StringTemplates deferred evaluation

Ron Pressler ron.pressler at oracle.com
Sun Mar 17 20:13:03 UTC 2024



> On 17 Mar 2024, at 17:39, Justin Spindler <justin.spindler at gmail.com> wrote:
> 
> 
> > You can get the effect you want by using Suppler objects as embedded expressions.
> 
> Sure, but that increases the amount of code that the developer needs to write pretty substantially, especially since there are no natural types for lambdas so the developer would have to assign that to a typed variable ahead of time or cast explicitly to a Supplier in the embedded expression.
> FOO."This is a test: \{(Supplier<Integer>) () -> calc(x, y, z)}"

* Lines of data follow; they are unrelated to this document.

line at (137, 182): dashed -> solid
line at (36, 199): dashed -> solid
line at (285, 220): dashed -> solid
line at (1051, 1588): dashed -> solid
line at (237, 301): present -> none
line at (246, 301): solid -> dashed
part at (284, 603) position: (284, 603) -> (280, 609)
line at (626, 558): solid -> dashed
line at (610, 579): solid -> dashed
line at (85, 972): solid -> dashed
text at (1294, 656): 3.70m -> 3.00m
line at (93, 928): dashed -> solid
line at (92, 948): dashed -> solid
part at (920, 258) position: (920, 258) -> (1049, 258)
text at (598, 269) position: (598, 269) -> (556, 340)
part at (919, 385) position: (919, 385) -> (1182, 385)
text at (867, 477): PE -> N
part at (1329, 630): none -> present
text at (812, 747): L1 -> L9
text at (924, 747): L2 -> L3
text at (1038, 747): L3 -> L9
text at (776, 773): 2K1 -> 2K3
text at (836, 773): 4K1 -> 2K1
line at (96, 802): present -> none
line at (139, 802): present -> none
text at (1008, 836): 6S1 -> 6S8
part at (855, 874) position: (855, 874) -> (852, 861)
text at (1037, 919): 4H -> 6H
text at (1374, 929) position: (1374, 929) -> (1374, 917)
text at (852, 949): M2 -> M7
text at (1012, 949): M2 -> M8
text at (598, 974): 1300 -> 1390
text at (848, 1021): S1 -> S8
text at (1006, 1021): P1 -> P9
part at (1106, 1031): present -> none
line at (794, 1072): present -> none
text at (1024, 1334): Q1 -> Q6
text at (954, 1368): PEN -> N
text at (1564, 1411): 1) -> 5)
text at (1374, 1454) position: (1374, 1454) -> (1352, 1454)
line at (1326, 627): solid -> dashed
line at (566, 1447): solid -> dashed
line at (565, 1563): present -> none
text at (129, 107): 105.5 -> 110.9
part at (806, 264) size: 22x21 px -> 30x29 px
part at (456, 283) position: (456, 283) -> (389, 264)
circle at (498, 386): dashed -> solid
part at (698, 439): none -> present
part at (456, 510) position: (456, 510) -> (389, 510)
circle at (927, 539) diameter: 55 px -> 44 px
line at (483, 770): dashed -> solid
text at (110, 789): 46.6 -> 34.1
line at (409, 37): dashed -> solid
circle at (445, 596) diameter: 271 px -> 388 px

This isn’t how logging libraries should do it. A better approach from a code perspective could be:

    public static <T> Supplier<T> defer(Supplier<T> s) { return s; }

which would be used like so:

    logger.log(RAW.”… \{defer(() -> foo(x))} …”);

But this may be an attempt (and possibly a failed one) at premature optimisation. AFAIK, C# doesn’t offer deferred evaluation, either, just deferred formatting of the message — just like raw string templates.

Finally, note that any kind of deferred evaluation requires some form of capture (and so possibly allocation in cases where the JIT doesn’t optimise it away). If you log inside a loop with `x` being the loop counter and used in a template argument, then `x` has to be captured for the log message to be correct. Furthermore, the cost of allocation with the JDK’s state-of-the-art collectors isn’t what it used be in the past.

As always, platform optimisations must be guided by actual profiles of actual applications; a 1000x optimisation cannot improve application performance by more than 1% if the optimised operation is 1% of the profile to begin with. We strive to optimise what actually needs to be optimised, not what we speculate could benefit from optimisation in artificial scenarios. The need for something like `defer` is dependent on such evaluations being empirically found to be a common bottleneck in real-world applications. Maybe the need for more code is a problem that requires addressing, and maybe it’s not a problem at all. That we could imagine it to be a problem in hypothetical applications is not sufficient to justify optimising it.